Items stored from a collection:
◇ ◇ ◇
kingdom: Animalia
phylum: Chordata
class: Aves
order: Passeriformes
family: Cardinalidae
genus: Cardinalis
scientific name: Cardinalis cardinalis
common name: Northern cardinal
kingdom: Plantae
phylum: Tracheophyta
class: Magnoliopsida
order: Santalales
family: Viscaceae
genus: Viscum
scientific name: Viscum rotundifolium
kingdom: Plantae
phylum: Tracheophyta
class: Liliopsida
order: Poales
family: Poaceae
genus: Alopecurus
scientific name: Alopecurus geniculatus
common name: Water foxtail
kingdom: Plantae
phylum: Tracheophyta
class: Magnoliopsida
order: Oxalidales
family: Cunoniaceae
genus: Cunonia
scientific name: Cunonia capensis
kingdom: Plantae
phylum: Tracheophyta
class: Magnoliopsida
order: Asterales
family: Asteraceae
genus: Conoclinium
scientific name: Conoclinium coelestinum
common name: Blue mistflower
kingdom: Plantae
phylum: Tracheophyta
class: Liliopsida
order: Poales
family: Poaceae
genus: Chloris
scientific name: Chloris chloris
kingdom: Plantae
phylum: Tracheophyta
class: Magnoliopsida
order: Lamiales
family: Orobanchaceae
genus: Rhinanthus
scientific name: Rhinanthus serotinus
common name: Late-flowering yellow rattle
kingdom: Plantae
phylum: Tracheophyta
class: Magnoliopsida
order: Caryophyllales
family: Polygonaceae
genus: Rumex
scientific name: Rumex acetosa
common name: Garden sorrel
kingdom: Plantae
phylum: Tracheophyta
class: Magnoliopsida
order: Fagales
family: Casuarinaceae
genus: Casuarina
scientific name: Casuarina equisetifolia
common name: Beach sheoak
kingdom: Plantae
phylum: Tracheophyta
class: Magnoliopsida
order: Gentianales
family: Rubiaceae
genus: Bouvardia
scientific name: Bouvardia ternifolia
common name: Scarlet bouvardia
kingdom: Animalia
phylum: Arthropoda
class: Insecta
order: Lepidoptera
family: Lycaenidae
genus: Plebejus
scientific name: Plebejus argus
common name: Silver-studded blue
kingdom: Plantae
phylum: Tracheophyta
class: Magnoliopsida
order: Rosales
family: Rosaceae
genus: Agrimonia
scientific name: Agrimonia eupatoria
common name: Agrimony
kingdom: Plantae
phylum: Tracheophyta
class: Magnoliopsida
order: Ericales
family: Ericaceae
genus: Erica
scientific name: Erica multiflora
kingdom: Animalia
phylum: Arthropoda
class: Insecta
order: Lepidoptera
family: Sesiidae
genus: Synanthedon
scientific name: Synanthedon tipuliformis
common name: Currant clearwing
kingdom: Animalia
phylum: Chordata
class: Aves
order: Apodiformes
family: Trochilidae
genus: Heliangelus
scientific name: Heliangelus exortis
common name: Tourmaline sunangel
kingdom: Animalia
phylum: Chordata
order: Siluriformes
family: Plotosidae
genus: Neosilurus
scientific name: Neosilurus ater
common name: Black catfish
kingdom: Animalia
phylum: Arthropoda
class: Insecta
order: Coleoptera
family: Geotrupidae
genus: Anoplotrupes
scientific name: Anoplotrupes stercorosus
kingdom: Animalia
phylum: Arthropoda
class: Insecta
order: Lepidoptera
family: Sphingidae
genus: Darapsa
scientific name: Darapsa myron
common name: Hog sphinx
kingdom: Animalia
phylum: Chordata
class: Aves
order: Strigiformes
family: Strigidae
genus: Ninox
◇ ◇ ◇
Problem to solve
Could you put every line from all of these records into a JSON list of strings, one string per line, with blank lines left out?

Output for this exercise
[
  "kingdom: Animalia",
  "phylum: Chordata",
  "class: Aves",
  "order: Passeriformes",
  "family: Cardinalidae",
  "genus: Cardinalis",
  "scientific name: Cardinalis cardinalis",
  "common name: Northern cardinal",
  "kingdom: Plantae",
  "phylum: Tracheophyta",
  "class: Magnoliopsida",
  "order: Santalales",
  "family: Viscaceae",
  "genus: Viscum",
  "scientific name: Viscum rotundifolium",
  "kingdom: Plantae",
  "phylum: Tracheophyta",
  "class: Liliopsida",
  "order: Poales",
  "family: Poaceae",
  "genus: Alopecurus",
  "scientific name: Alopecurus geniculatus",
  "common name: Water foxtail",
  "kingdom: Plantae",
  "phylum: Tracheophyta",
  "class: Magnoliopsida",
  "order: Oxalidales",
  "family: Cunoniaceae",
  "genus: Cunonia",
  "scientific name: Cunonia capensis",
  "kingdom: Plantae",
  "phylum: Tracheophyta",
  "class: Magnoliopsida",
  "order: Asterales",
  "family: Asteraceae",
  "genus: Conoclinium",
  "scientific name: Conoclinium coelestinum",
  "common name: Blue mistflower",
  "kingdom: Plantae",
  "phylum: Tracheophyta",
  "class: Liliopsida",
  "order: Poales",
  "family: Poaceae",
  "genus: Chloris",
  "scientific name: Chloris chloris",
  "kingdom: Plantae",
  "phylum: Tracheophyta",
  "class: Magnoliopsida",
  "order: Lamiales",
  "family: Orobanchaceae",
  "genus: Rhinanthus",
  "scientific name: Rhinanthus serotinus",
  "common name: Late-flowering yellow rattle",
  "kingdom: Plantae",
  "phylum: Tracheophyta",
  "class: Magnoliopsida",
  "order: Caryophyllales",
  "family: Polygonaceae",
  "genus: Rumex",
  "scientific name: Rumex acetosa",
  "common name: Garden sorrel",
  "kingdom: Plantae",
  "phylum: Tracheophyta",
  "class: Magnoliopsida",
  "order: Fagales",
  "family: Casuarinaceae",
  "genus: Casuarina",
  "scientific name: Casuarina equisetifolia",
  "common name: Beach sheoak",
  "kingdom: Plantae",
  "phylum: Tracheophyta",
  "class: Magnoliopsida",
  "order: Gentianales",
  "family: Rubiaceae",
  "genus: Bouvardia",
  "scientific name: Bouvardia ternifolia",
  "common name: Scarlet bouvardia",
  "kingdom: Animalia",
  "phylum: Arthropoda",
  "class: Insecta",
  "order: Lepidoptera",
  "family: Lycaenidae",
  "genus: Plebejus",
  "scientific name: Plebejus argus",
  "common name: Silver-studded blue",
  "kingdom: Plantae",
  "phylum: Tracheophyta",
  "class: Magnoliopsida",
  "order: Rosales",
  "family: Rosaceae",
  "genus: Agrimonia",
  "scientific name: Agrimonia eupatoria",
  "common name: Agrimony",
  "kingdom: Plantae",
  "phylum: Tracheophyta",
  "class: Magnoliopsida",
  "order: Ericales",
  "family: Ericaceae",
  "genus: Erica",
  "scientific name: Erica multiflora",
  "kingdom: Animalia",
  "phylum: Arthropoda",
  "class: Insecta",
  "order: Lepidoptera",
  "family: Sesiidae",
  "genus: Synanthedon",
  "scientific name: Synanthedon tipuliformis",
  "common name: Currant clearwing",
  "kingdom: Animalia",
  "phylum: Chordata",
  "class: Aves",
  "order: Apodiformes",
  "family: Trochilidae",
  "genus: Heliangelus",
  "scientific name: Heliangelus exortis",
  "common name: Tourmaline sunangel",
  "kingdom: Animalia",
  "phylum: Chordata",
  "order: Siluriformes",
  "family: Plotosidae",
  "genus: Neosilurus",
  "scientific name: Neosilurus ater",
  "common name: Black catfish",
  "kingdom: Animalia",
  "phylum: Arthropoda",
  "class: Insecta",
  "order: Coleoptera",
  "family: Geotrupidae",
  "genus: Anoplotrupes",
  "scientific name: Anoplotrupes stercorosus",
  "kingdom: Animalia",
  "phylum: Arthropoda",
  "class: Insecta",
  "order: Lepidoptera",
  "family: Sphingidae",
  "genus: Darapsa",
  "scientific name: Darapsa myron",
  "common name: Hog sphinx",
  "kingdom: Animalia",
  "phylum: Chordata",
  "class: Aves",
  "order: Strigiformes",
  "family: Strigidae",
  "genus: Ninox"
]